Being Credit Smart: Store Credit Cards
October 29, 2015
Eileen L., Financial Expert
I’m sure you’ve been asked to open a store credit card when shopping. It can seem like a good deal: you can often save 15% on your first purchase with the card. But how do store cards measure up? What happens to your credit when you open a store card?
When I first started researching store cards, there was a lot not to like. I looked at 25 stores in Lansing that offer a store credit card. Almost 85% of the cards had an APR higher than 20%! I’m used to 8.9% APR with my OU Credit Union Platinum Visa, so those numbers seem really high. Even with 15% off my first purchase, would a store card ever be worth it?
A high APR isn’t always a reason to rule out store cards, though. If you pay your balance in full every month, you’ll never pay a finance charge. But you have to consider your spending habits. If you’ll consistently carry a balance on a store card or start spending more than usual at that store, think twice!
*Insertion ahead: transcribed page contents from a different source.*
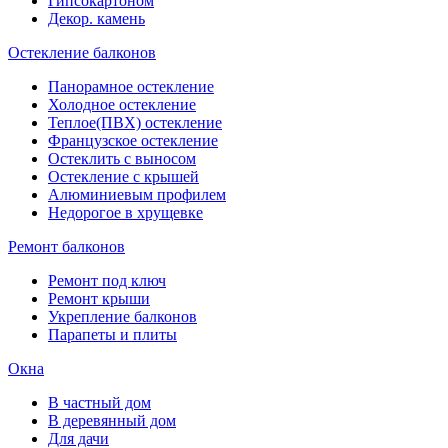
Гипсокартоном
Декор. камень
Остекление балконов
Панорамное остекление
Холодное остекление
Теплое(ПВХ) остекление
Французское остекление
Остеклить с выносом
Остекление с крышей
Алюминиевым профилем
Недорогое в хрущевке
Ремонт балконов
Ремонт под ключ
Ремонт крыши
Укрепление балконов
Парапеты и плиты
Окна
В частный дом
В деревянный дом
Для дачи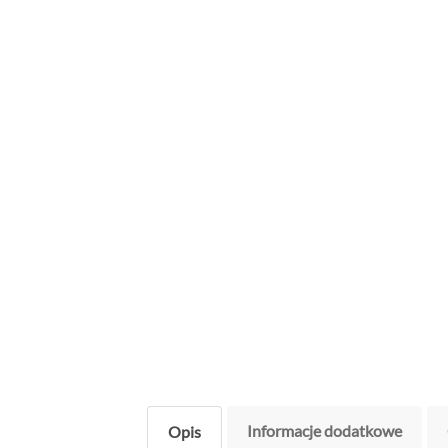
Informacje dodatkowe
Opis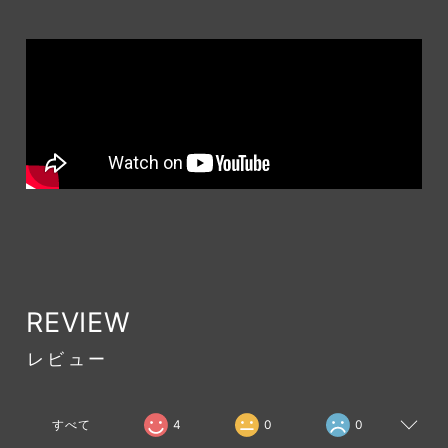
REVIEW
レビュー
すべて
4
0
0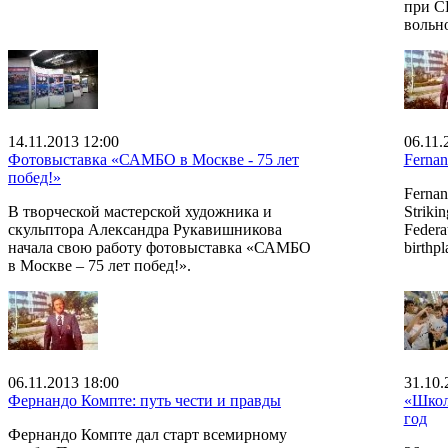
при С
вольно
14.11.2013 12:00
06.11.
Фотовыставка «САМБО в Москве - 75 лет
Fernan
побед!»
Fernan
В творческой мастерской художника и
Strikin
скульптора Александра Рукавишникова
Federat
начала свою работу фотовыставка «САМБО
birthp
в Москве – 75 лет побед!».
06.11.2013 18:00
31.10.
Фернандо Компте: путь чести и правды
«Школ
год
Фернандо Компте дал старт всемирному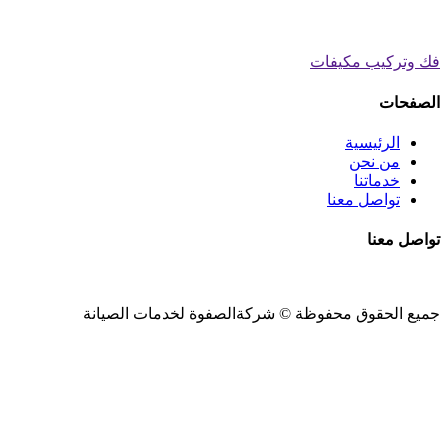
فك وتركيب مكيفات
الصفحات
الرئيسية
من نحن
خدماتنا
تواصل معنا
تواصل معنا
جميع الحقوق محفوظة ©
شركةالصفوة
لخدمات الصيانة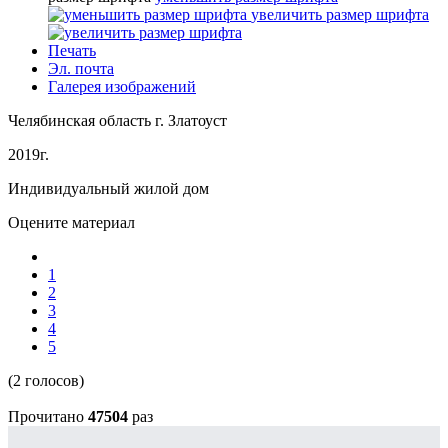
увеличить размер шрифта
Печать
Эл. почта
Галерея изображений
Челябинская область г. Златоуст
2019г.
Индивидуальный жилой дом
Оцените материал
1
2
3
4
5
(2 голосов)
Прочитано
47504
раз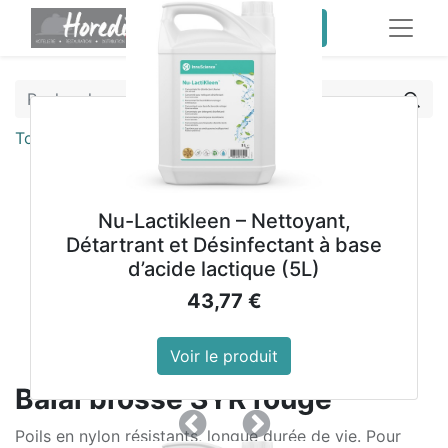
service client pro
Tous les produits
Balai brosse SYR rouge
Nu-Lactikleen – Nettoyant,
Détartrant et Désinfectant à base
d’acide lactique (5L)
43,77
€
Voir le produit
Balai brosse SYR rouge
Précedent
Suivant
Poils en nylon résistants, longue durée de vie. Pour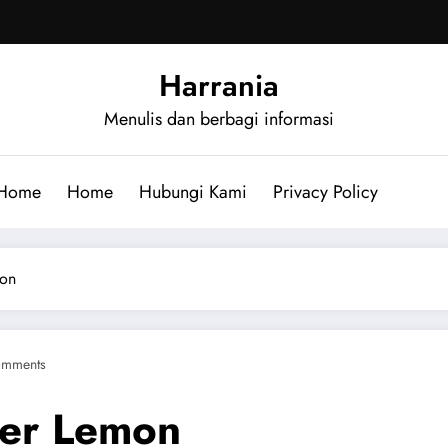
Harrania
Menulis dan berbagi informasi
Home
Home
Hubungi Kami
Privacy Policy
mon
omments
ter Lemon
What about the effect store cards have on your credit? It's usually quite easy to get approved for a store card. Stores and the banks stores work with want as many people as possible to have their store card. They hope having a card will affect your judgement and you'll spend a lot more money at the store.
But, if you pay attention to your spending and pay your balance in full, store cards can help you build credit. The main way they can do this is by increasing your overall credit limit. Credit company computers calculate your credit score based on a lot of factors. One of them is how much debt you have. This is 30% of your score and includes your loan balances and your credit utilization ratio.
A store card might be a good secondary credit card to decrease your credit utilization ratio. Remember this only works if you don't overuse your store card. If your overall credit limit is twice as high but you spend twice as much, your credit utilization ratio won't change!
Opening a new credit card affects your credit in other ways. It changes the average age of your credit accounts (15% of your score). And it shows that you are opening new accounts (10% of your score). Opening a new card can negatively affect these parts of your score. To avoid a potential hit to your score, you can ask your primary financial institution to increase the limit on current credit card.
Like every other form of credit, a store card can be a good choice if you use it wisely. Make sure you think about your spending habits and the potential effect on your credit score before applying for a card at the checkout.